══ GIVEN RECORDS ══

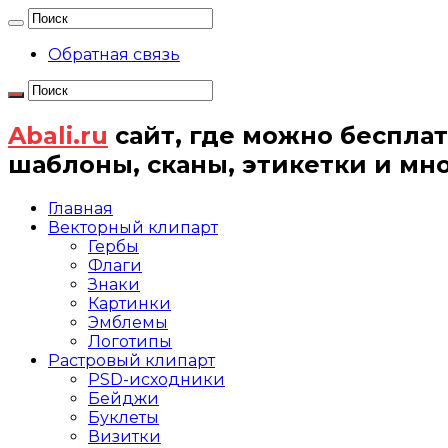
Обратная связь
Abali.ru
сайт, где можно бесплат
шаблоны, сканы, этикетки и мн
Главная
Векторный клипарт
Гербы
Флаги
Знаки
Картинки
Эмблемы
Логотипы
Растровый клипарт
PSD-исходники
Бейджи
Буклеты
Визитки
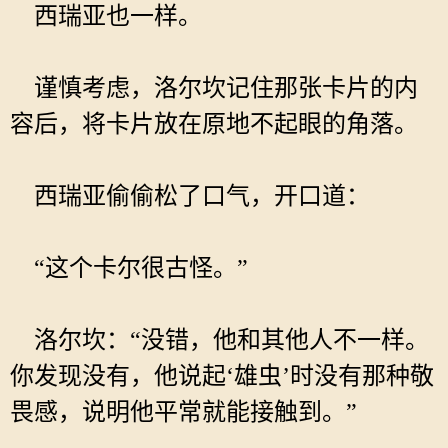
西瑞亚也一样。
谨慎考虑，洛尔坎记住那张卡片的内
容后，将卡片放在原地不起眼的角落。
西瑞亚偷偷松了口气，开口道：
“这个卡尔很古怪。”
洛尔坎：“没错，他和其他人不一样。
你发现没有，他说起‘雄虫’时没有那种敬
畏感，说明他平常就能接触到。”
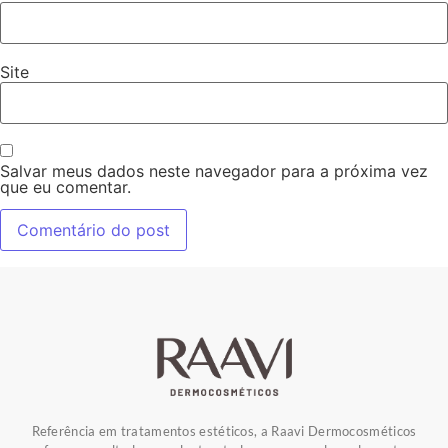
Site
Salvar meus dados neste navegador para a próxima vez
que eu comentar.
Referência em tratamentos estéticos, a Raavi Dermocosméticos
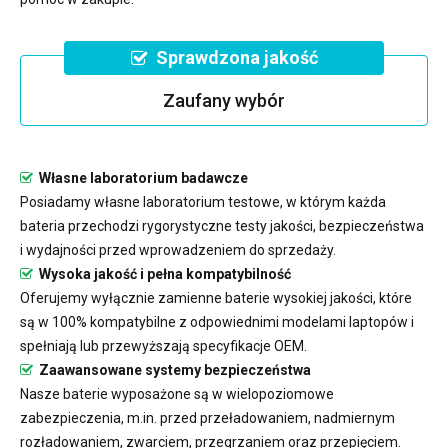
Sprawdzona jakość
Zaufany wybór
Własne laboratorium badawcze
Posiadamy własne laboratorium testowe, w którym każda
bateria przechodzi rygorystyczne testy jakości, bezpieczeństwa
i wydajności przed wprowadzeniem do sprzedaży.
Wysoka jakość i pełna kompatybilność
Oferujemy wyłącznie zamienne baterie wysokiej jakości, które
są w 100% kompatybilne z odpowiednimi modelami laptopów i
spełniają lub przewyższają specyfikacje OEM.
Zaawansowane systemy bezpieczeństwa
Nasze baterie wyposażone są w wielopoziomowe
zabezpieczenia, m.in. przed przeładowaniem, nadmiernym
rozładowaniem, zwarciem, przegrzaniem oraz przepięciem.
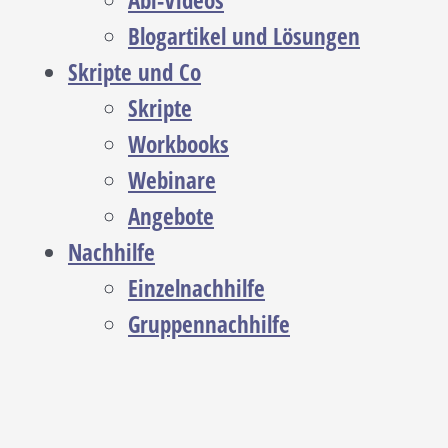
Abi-Videos
Blogartikel und Lösungen
Skripte und Co
Skripte
Workbooks
Webinare
Angebote
Nachhilfe
Einzelnachhilfe
Gruppennachhilfe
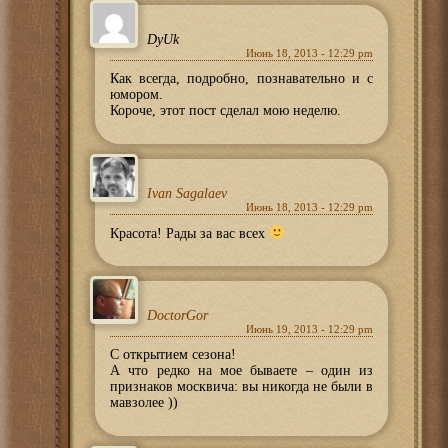
DyUk
Июнь 18, 2013 - 12:29 pm
Как всегда, подробно, познавательно и с
юмором.
Короче, этот пост сделал мою неделю.
Ivan Sagalaev
Июнь 18, 2013 - 12:29 pm
Красота! Рады за вас всех
DoctorGor
Июнь 19, 2013 - 12:29 pm
C открытием сезона!
А что редко на мое бываете – один из
признаков москвича: вы никогда не были в
мавзолее ))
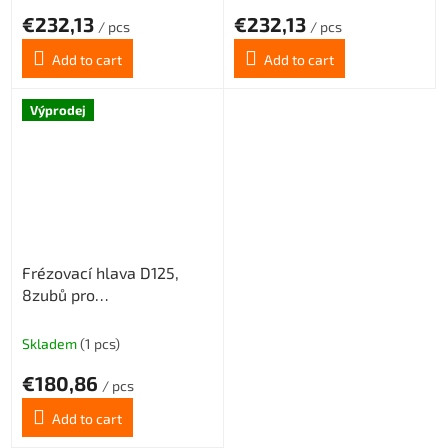
€232,13
€232,13
/ pcs
/ pcs
Add to cart
Add to cart
Výprodej
Frézovací hlava D125,
8zubů pro
destičkyAPKT1604/APET1604
Skladem
(1 pcs)
€180,86
/ pcs
Add to cart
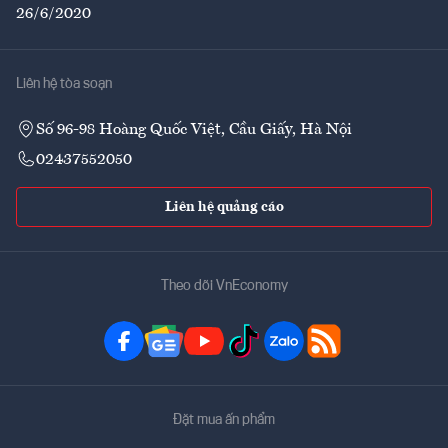
26/6/2020
Liên hệ tòa soạn
Số 96-98 Hoàng Quốc Việt, Cầu Giấy, Hà Nội
02437552050
Liên hệ quảng cáo
Theo dõi VnEconomy
Đặt mua ấn phẩm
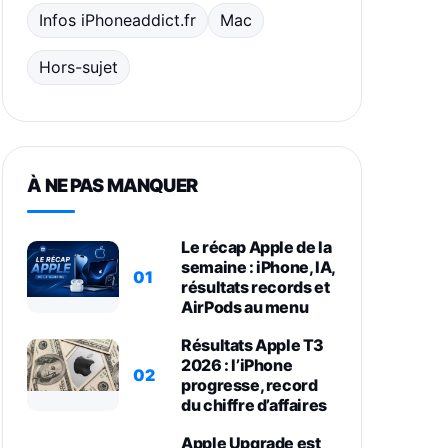
Infos iPhoneaddict.fr
Mac
Hors-sujet
À NE PAS MANQUER
Le récap Apple de la
semaine : iPhone, IA,
01
résultats records et
AirPods au menu
Résultats Apple T3
2026 : l’iPhone
02
progresse, record
du chiffre d’affaires
Apple Upgrade est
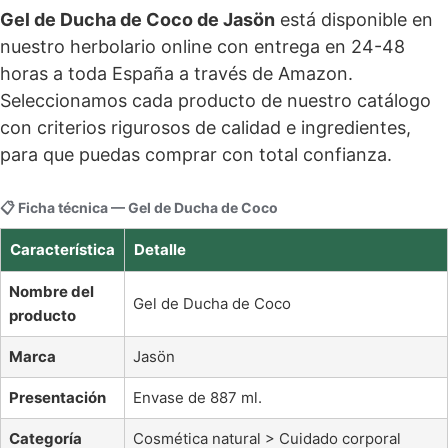
Gel de Ducha de Coco de Jasön
está disponible en
nuestro herbolario online con entrega en 24-48
horas a toda España a través de Amazon.
Seleccionamos cada producto de nuestro catálogo
con criterios rigurosos de calidad e ingredientes,
para que puedas comprar con total confianza.
📋 Ficha técnica — Gel de Ducha de Coco
Característica
Detalle
Nombre del
Gel de Ducha de Coco
producto
Marca
Jasön
Presentación
Envase de 887 ml.
Categoría
Cosmética natural > Cuidado corporal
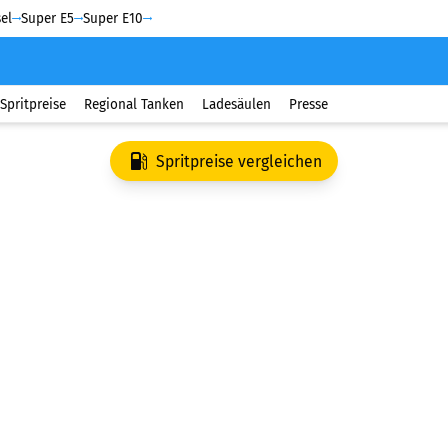
el
Super E5
Super E10
Spritpreise
Regional Tanken
Ladesäulen
Presse
Spritpreise vergleichen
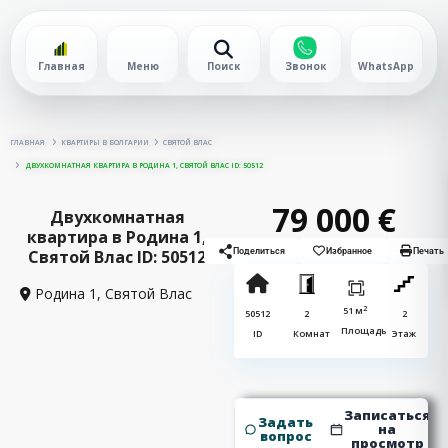
Главная
Меню
Поиск
Звонок
WhatsApp
ГЛАВНАЯ
КВАРТИРЫ В БОЛГАРИИ
СВЯТОЙ ВЛАС
ДВУХКОМНАТНАЯ КВАРТИРА В РОДИНА 1, СВЯТОЙ ВЛАС ID: 50512
79 000 €
Двухкомнатная
квартира в Родина 1,
Святой Влас ID: 50512
Поделиться
Избранное
Печать
Родина 1,
Святой Влас
2
51 м
50512
2
2
Площадь
ID
Комнат
Этаж
Записаться
Задать
на
вопрос
просмотр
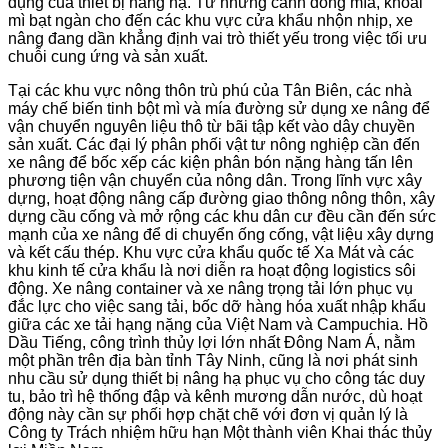
dụng của thiết bị nâng hạ. Từ những cánh đồng mía, khoai
mì bạt ngàn cho đến các khu vực cửa khẩu nhộn nhịp, xe
nâng đang dần khẳng định vai trò thiết yếu trong việc tối ưu
chuỗi cung ứng và sản xuất.
Tại các khu vực nông thôn trù phú của Tân Biên, các nhà
máy chế biến tinh bột mì và mía đường sử dụng xe nâng để
vận chuyển nguyên liệu thô từ bãi tập kết vào dây chuyền
sản xuất. Các đại lý phân phối vật tư nông nghiệp cần đến
xe nâng để bốc xếp các kiện phân bón nặng hàng tấn lên
phương tiện vận chuyển của nông dân. Trong lĩnh vực xây
dựng, hoạt động nâng cấp đường giao thông nông thôn, xây
dựng cầu cống và mở rộng các khu dân cư đều cần đến sức
mạnh của xe nâng để di chuyển ống cống, vật liệu xây dựng
và kết cấu thép. Khu vực cửa khẩu quốc tế Xa Mát và các
khu kinh tế cửa khẩu là nơi diễn ra hoạt động logistics sôi
động. Xe nâng container và xe nâng trọng tải lớn phục vụ
đắc lực cho việc sang tải, bốc dỡ hàng hóa xuất nhập khẩu
giữa các xe tải hạng nặng của Việt Nam và Campuchia. Hồ
Dầu Tiếng, công trình thủy lợi lớn nhất Đông Nam Á, nằm
một phần trên địa bàn tỉnh Tây Ninh, cũng là nơi phát sinh
nhu cầu sử dụng thiết bị nâng hạ phục vụ cho công tác duy
tu, bảo trì hệ thống đập và kênh mương dẫn nước, dù hoạt
động này cần sự phối hợp chặt chẽ với đơn vị quản lý là
Công ty Trách nhiệm hữu hạn Một thành viên Khai thác thủy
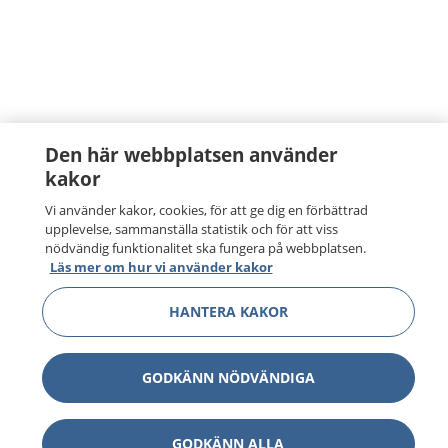
Den här webbplatsen använder
kakor
Vi använder kakor, cookies, för att ge dig en förbättrad
upplevelse, sammanställa statistik och för att viss
nödvändig funktionalitet ska fungera på webbplatsen.
Läs mer om hur vi använder kakor
HANTERA KAKOR
GODKÄNN NÖDVÄNDIGA
GODKÄNN ALLA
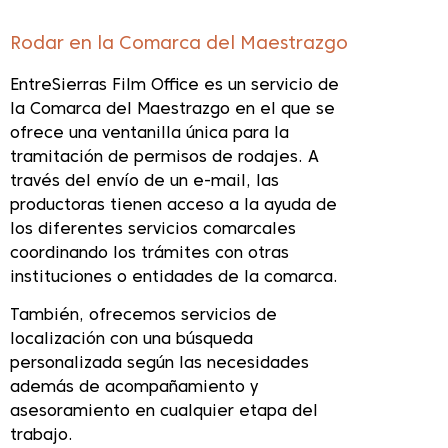
Rodar en la Comarca del Maestrazgo
EntreSierras Film Office es un servicio de
la Comarca del Maestrazgo en el que se
ofrece una ventanilla única para la
tramitación de permisos de rodajes. A
través del envío de un e-mail, las
productoras tienen acceso a la ayuda de
los diferentes servicios comarcales
coordinando los trámites con otras
instituciones o entidades de la comarca.
También, ofrecemos servicios de
localización con una búsqueda
personalizada según las necesidades
además de acompañamiento y
asesoramiento en cualquier etapa del
trabajo.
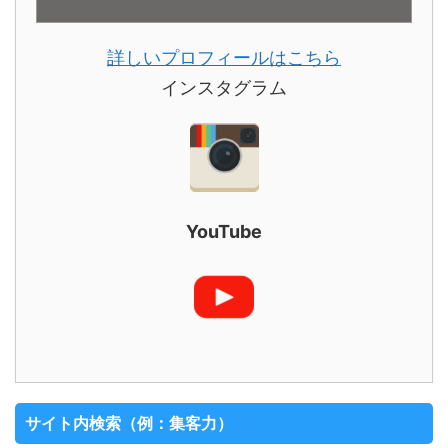
詳しいプロフィールはこちら
インスタグラム
YouTube
サイト内検索（例：集客力）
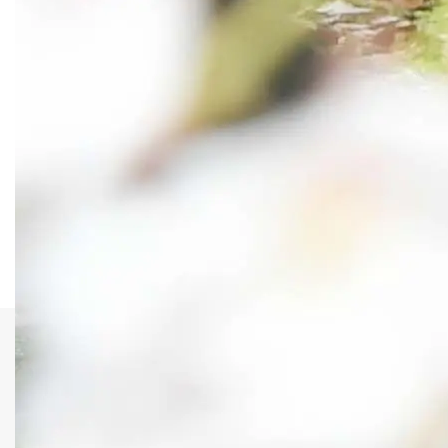
投稿者:
wpmaster
会社概要
お問合せ
広告・タイアップ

═══

WHAT IS EXPECTED: Your response must reproduce every line of the data exactly, with images omitted.

EXPECTED ANSWER:
Обратная связь
Abali.ru
сайт, где можно бесплат
шаблоны, сканы, этикетки и мн
Главная
Векторный клипарт
Гербы
Флаги
Знаки
Картинки
Эмблемы
Логотипы
Растровый клипарт
PSD-исходники
Бейджи
Буклеты
Визитки
西瑞亚也一样。
谨慎考虑，洛尔坎记住那张卡片的内
容后，将卡片放在原地不起眼的角落。
西瑞亚偷偷松了口气，开口道：
“这个卡尔很古怪。”
洛尔坎：“没错，他和其他人不一样。
你发现没有，他说起‘雄虫’时没有那种敬
畏感，说明他平常就能接触到。”
Site
Salvar meus dados neste navegador para a próxima vez
que eu comentar.
Referência em tratamentos estéticos, a Raavi Dermocosméticos
Sprawdzona jakość
Zaufany wybór
Własne laboratorium badawcze
Posiadamy własne laboratorium testowe, w którym każda
bateria przechodzi rygorystyczne testy jakości, bezpieczeństwa
i wydajności przed wprowadzeniem do sprzedaży.
Wysoka jakość i pełna kompatybilność
Oferujemy wyłącznie zamienne baterie wysokiej jakości, które
są w 100% kompatybilne z odpowiednimi modelami laptopów i
spełniają lub przewyższają specyfikacje OEM.
Zaawansowane systemy bezpieczeństwa
Nasze baterie wyposażone są w wielopoziomowe
zabezpieczenia, m.in. przed przeładowaniem, nadmiernym
rozładowaniem, zwarciem, przegrzaniem oraz przepięciem.
Abi-Videos
Blogartikel und Lösungen
Skripte und Co
Skripte
Workbooks
Webinare
Angebote
Nachhilfe
Einzelnachhilfe
Gruppennachhilfe
DyUk
Июнь 18, 2013 - 12:29 pm
Как всегда, подробно, познавательно и с
юмором.
Короче, этот пост сделал мою неделю.
Ivan Sagalaev
Июнь 18, 2013 - 12:29 pm
Красота! Рады за вас всех
DoctorGor
Июнь 19, 2013 - 12:29 pm
C открытием сезона!
А что редко на мое бываете – один из
признаков москвича: вы никогда не были в
мавзолее ))
€232,13
€232,13
/ pcs
/ pcs
Add to cart
Add to cart
Výprodej
Frézovací hlava D125,
8zubů pro
destičkyAPKT1604/APET1604
Skladem
(1 pcs)
€180,86
/ pcs
Add to cart
26/6/2020
Liên hệ tòa soạn
Số 96-98 Hoàng Quốc Việt, Cầu Giấy, Hà Nội
02437552050
Liên hệ quảng cáo
Theo dõi VnEconomy
Đặt mua ấn phẩm
Infos iPhoneaddict.fr
Mac
Hors-sujet
À NE PAS MANQUER
Le récap Apple de la
semaine : iPhone, IA,
01
résultats records et
AirPods au menu
Résultats Apple T3
2026 : l’iPhone
02
progresse, record
du chiffre d’affaires
Apple Upgrade est
Gel de Ducha de Coco de Jasön
está disponible en
nuestro herbolario online con entrega en 24-48
horas a toda España a través de Amazon.
Seleccionamos cada producto de nuestro catálogo
con criterios rigurosos de calidad e ingredientes,
para que puedas comprar con total confianza.
📋 Ficha técnica — Gel de Ducha de Coco
Característica
Detalle
Nombre del
Gel de Ducha de Coco
producto
Marca
Jasön
Presentación
Envase de 887 ml.
Categoría
Cosmética natural > Cuidado corporal
el
Super E5
Super E10
Spritpreise
Regional Tanken
Ladesäulen
Presse
Spritpreise vergleichen
Главная
Меню
Поиск
Звонок
WhatsApp
ГЛАВНАЯ
КВАРТИРЫ В БОЛГАРИИ
СВЯТОЙ ВЛАС
ДВУХКОМНАТНАЯ КВАРТИРА В РОДИНА 1, СВЯТОЙ ВЛАС ID: 50512
79 000 €
Двухкомнатная
квартира в Родина 1,
Святой Влас ID: 50512
Поделиться
Избранное
Печать
Родина 1,
Святой Влас
2
51 м
50512
2
2
Площадь
ID
Комнат
Этаж
Записаться
Задать
на
вопрос
просмотр
dụng của thiết bị nâng hạ. Từ những cánh đồng mía, khoai
mì bạt ngàn cho đến các khu vực cửa khẩu nhộn nhịp, xe
nâng đang dần khẳng định vai trò thiết yếu trong việc tối ưu
chuỗi cung ứng và sản xuất.
Tại các khu vực nông thôn trù phú của Tân Biên, các nhà
máy chế biến tinh bột mì và mía đường sử dụng xe nâng để
vận chuyển nguyên liệu thô từ bãi tập kết vào dây chuyền
sản xuất. Các đại lý phân phối vật tư nông nghiệp cần đến
xe nâng để bốc xếp các kiện phân bón nặng hàng tấn lên
phương tiện vận chuyển của nông dân. Trong lĩnh vực xây
dựng, hoạt động nâng cấp đường giao thông nông thôn, xây
dựng cầu cống và mở rộng các khu dân cư đều cần đến sức
mạnh của xe nâng để di chuyển ống cống, vật liệu xây dựng
và kết cấu thép. Khu vực cửa khẩu quốc tế Xa Mát và các
khu kinh tế cửa khẩu là nơi diễn ra hoạt động logistics sôi
động. Xe nâng container và xe nâng trọng tải lớn phục vụ
đắc lực cho việc sang tải, bốc dỡ hàng hóa xuất nhập khẩu
giữa các xe tải hạng nặng của Việt Nam và Campuchia. Hồ
Dầu Tiếng, công trình thủy lợi lớn nhất Đông Nam Á, nằm
một phần trên địa bàn tỉnh Tây Ninh, cũng là nơi phát sinh
nhu cầu sử dụng thiết bị nâng hạ phục vụ cho công tác duy
tu, bảo trì hệ thống đập và kênh mương dẫn nước, dù hoạt
động này cần sự phối hợp chặt chẽ với đơn vị quản lý là
Công ty Trách nhiệm hữu hạn Một thành viên Khai thác thủy
Den här webbplatsen använder
kakor
Vi använder kakor, cookies, för att ge dig en förbättrad
upplevelse, sammanställa statistik och för att viss
nödvändig funktionalitet ska fungera på webbplatsen.
Läs mer om hur vi använder kakor
HANTERA KAKOR
GODKÄNN NÖDVÄNDIGA
GODKÄNN ALLA
Rodar en la Comarca del Maestrazgo
EntreSierras Film Office es un servicio de
la Comarca del Maestrazgo en el que se
ofrece una ventanilla única para la
tramitación de permisos de rodajes. A
través del envío de un e-mail, las
productoras tienen acceso a la ayuda de
los diferentes servicios comarcales
coordinando los trámites con otras
instituciones o entidades de la comarca.
También, ofrecemos servicios de
localización con una búsqueda
personalizada según las necesidades
además de acompañamiento y
asesoramiento en cualquier etapa del
trabajo.
詳しいプロフィールはこちら
インスタグラム
YouTube
サイト内検索（例：集客力）
投稿者:
wpmaster
会社概要
お問合せ
広告・タイアップ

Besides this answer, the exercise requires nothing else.